Пенсионеры, а правильнее сказать, те из них, кто после выхода на пенсию по состоянию здоровья уже не мог работать, а положились во всем на своих детей и внуков, просто не выходили зимой на улицу, боясь поскользнуться и неминуемо в таком случае сломать руку, ногу или, что хуже, шейку бедра, а, значит, обречь себя на страдания и денежные расходы, а в последнем случае — на медленное угасание и преждевременную смерть. Ведь уже много лет тротуары в Москве не посыпались обильно солью или песком, как это было раньше, — тогда, в прошлой жизни, то есть при советской власти.
Соль разъедала обувь, оставляя на ней белые, отвратительные на вид проявления, а песок был не в почете у коммунального начальства ввиду, наверное, его дешевизны: много-то с него в карман не положишь. Популярная в Европе мелкая гранитная крошка в Москве вообще не использовалась, вероятно, потому, что её, как это делается в европейских странах, нужно сначала разбрасывать, а потом, по весне, собирать и складировать до следующей зимы, что для наших начальников оказалось «уму непостижимо». Новомодные же химические реагенты, от которых так же, как и от соли, снег тает, но такого ущерба обуви не причиняет, попросту дόроги, за их экономию главные коммунальщики получают премии, и плевать им по большому счету на москвичей и их поломанные ноги и руки!
Вот и получается, что большому снегу в тот февраль в Москве радовалась, пожалуй, только детвора. Громадины-кучи снега снова возродили из детской коллективной памяти захватывающие игры ещё советского периода: «Царь горы», «Крепость», катание с горок. И если раньше за неимением хороших ледянок в ход шли картонки, травмоопасные санки, школьные ранцы, а то и просто штаны и подошвы обуви, сейчас же самым популярным и относительно безопасным средством скатывания стала «ватрушка», называемая иначе ‒ «плюшка», представляющая собой накачиваемую насосом резиновую воздушную камеру, вложенную в прочный и яркий разноцветный чехол с хорошо скользящей поверхностью.
Форма надувной «ватрушки» удивительным образом напоминала это любимое многими хлебобулочное изделие с той лишь разницей, что в роли открытой творожной начинки здесь выступал розовощекий карапуз неопределенного пола, располагающийся аккурат в срединном углублении «ватрушки», правда, до того самого момента, пока на крутом ухабе посреди спуска он не вылетит из своего ложа под дружный смех таких же румяных карапузов и охи и вздохи облегчения его и их родителей.
Шёл только начавшийся в очередном пьяном угаре и под грохот фейерверков первый год нового десятилетия. Москва представляла собой громадный муравейник из муравьёв-москвичей и бесконечным потоком всё прибывающих в него гостей столицы, так и норовящих под любым предлогом остаться здесь, превратившись в таких же муравьёв. И по мере того, как росло население столичного мегаполиса, пустела и вымирала остальная территория страны.
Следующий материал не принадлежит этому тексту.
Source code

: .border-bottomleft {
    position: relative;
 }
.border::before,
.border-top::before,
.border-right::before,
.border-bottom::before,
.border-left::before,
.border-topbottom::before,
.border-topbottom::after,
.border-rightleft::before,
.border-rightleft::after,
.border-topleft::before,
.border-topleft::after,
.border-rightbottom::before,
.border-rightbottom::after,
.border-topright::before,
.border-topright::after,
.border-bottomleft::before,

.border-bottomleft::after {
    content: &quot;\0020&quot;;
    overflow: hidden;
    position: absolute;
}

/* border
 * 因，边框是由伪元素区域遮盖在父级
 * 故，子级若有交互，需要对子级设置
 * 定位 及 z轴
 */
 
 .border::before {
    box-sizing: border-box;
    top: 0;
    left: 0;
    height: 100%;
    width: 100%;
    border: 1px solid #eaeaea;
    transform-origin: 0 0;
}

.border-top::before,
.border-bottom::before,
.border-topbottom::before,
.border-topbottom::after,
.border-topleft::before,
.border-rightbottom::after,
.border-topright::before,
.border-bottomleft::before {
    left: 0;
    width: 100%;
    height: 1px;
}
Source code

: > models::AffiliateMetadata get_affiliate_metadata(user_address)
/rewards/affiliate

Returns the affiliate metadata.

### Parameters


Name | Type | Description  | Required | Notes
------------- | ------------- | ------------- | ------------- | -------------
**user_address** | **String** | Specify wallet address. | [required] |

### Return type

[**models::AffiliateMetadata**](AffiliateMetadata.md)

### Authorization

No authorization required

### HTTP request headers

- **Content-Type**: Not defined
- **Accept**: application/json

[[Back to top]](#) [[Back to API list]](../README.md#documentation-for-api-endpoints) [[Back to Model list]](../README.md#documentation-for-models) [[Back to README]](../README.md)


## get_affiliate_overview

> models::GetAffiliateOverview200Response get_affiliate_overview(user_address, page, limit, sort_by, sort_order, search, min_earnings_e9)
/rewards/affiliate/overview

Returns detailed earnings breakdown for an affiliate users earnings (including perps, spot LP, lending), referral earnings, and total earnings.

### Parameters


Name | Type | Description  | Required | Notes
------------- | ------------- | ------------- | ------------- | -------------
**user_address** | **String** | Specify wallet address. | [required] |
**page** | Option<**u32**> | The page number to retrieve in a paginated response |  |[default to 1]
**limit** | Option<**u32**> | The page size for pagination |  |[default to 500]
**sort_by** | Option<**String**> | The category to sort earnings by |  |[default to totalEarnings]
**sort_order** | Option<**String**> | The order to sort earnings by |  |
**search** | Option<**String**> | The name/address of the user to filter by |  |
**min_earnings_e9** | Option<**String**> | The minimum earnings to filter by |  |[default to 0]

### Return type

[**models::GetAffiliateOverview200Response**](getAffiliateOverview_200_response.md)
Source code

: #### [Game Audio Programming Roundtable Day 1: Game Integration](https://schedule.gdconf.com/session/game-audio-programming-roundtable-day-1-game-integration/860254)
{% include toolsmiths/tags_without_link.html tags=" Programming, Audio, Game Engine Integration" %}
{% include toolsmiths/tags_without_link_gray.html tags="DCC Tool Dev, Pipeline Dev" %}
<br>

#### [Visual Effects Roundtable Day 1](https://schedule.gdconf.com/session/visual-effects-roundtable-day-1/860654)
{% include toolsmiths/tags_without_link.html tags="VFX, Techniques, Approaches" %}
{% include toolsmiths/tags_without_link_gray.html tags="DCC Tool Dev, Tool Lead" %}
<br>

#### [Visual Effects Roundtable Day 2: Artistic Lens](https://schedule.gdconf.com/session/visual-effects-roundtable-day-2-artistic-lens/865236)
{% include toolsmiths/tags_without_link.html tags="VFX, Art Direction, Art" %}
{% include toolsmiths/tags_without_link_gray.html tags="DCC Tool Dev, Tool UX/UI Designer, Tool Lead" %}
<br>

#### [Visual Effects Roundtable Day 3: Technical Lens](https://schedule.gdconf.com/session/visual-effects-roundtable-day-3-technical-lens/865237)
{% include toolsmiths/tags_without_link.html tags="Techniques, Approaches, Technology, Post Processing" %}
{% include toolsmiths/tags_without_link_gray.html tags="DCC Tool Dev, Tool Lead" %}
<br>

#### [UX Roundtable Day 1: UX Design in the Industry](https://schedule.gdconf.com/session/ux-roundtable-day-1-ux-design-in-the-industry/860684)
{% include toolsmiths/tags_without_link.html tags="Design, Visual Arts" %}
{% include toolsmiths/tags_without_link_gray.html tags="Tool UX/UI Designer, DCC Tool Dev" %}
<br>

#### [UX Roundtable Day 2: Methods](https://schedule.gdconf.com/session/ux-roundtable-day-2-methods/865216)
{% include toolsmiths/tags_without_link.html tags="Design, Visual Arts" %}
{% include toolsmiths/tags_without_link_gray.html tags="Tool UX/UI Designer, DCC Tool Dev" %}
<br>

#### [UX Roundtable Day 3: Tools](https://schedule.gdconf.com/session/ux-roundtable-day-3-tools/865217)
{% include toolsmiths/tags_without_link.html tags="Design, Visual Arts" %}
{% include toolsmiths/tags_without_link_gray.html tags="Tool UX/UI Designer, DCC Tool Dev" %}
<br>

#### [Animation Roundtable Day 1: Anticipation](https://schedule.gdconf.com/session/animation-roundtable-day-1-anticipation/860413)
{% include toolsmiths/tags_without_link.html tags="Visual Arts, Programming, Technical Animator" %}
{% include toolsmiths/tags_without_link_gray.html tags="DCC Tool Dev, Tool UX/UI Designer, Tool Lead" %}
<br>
Все, кто хоть что-то хотел изменить в своей жизни к лучшему, добиться успеха, достатка, справедливости, кому осточертел вездесущий бардак и непроходимая безнадёга, кто стремился к элементарному порядку, да и просто мечтал вырваться из бесконечной черной полосы неудачи, словом, все те, кого категорически не устраивала окружавшая их среда, — даже не пытался её изменить, приложив собственные усилия, но приходил к единственному для себя выходу: сменить эту среду на более комфортную, то есть уехать. Свалить. Убежать. «Хоть чучелом, хоть тушкой», но отсюда. И туда. Туда, где лучше, где светлее и теплее, где больше платят и зимой убирают снег, где есть садик, поликлиника, школа с бесплатными вкусными обедами, институт, нормальные дороги, фонари, Интернет… И бросив к чёртовой матери всё, что их годами окружало, чем жили они и с кем общались, окунались они в новый для себя мир, обрастали новыми вещами и связями. А потом через какое-то время с горечью осознавали, что и здесь — на новом месте — всё то же самое, и нет для них никаких перспектив.
И снова переезжали они дальше и дальше. Пока не оказывались здесь, в Москве, на самом носу этой громадины «Титаника» площадью с одну восьмую суши, которая медленно, но верно уже погружалась своей кормой в холодные и кромешные пучины бескрайнего океана. И невдомёк им было, что нос этого «Титаника» также обречен, как и весь корабль, а дни их спокойной и размеренной жизни, увы, сочтены.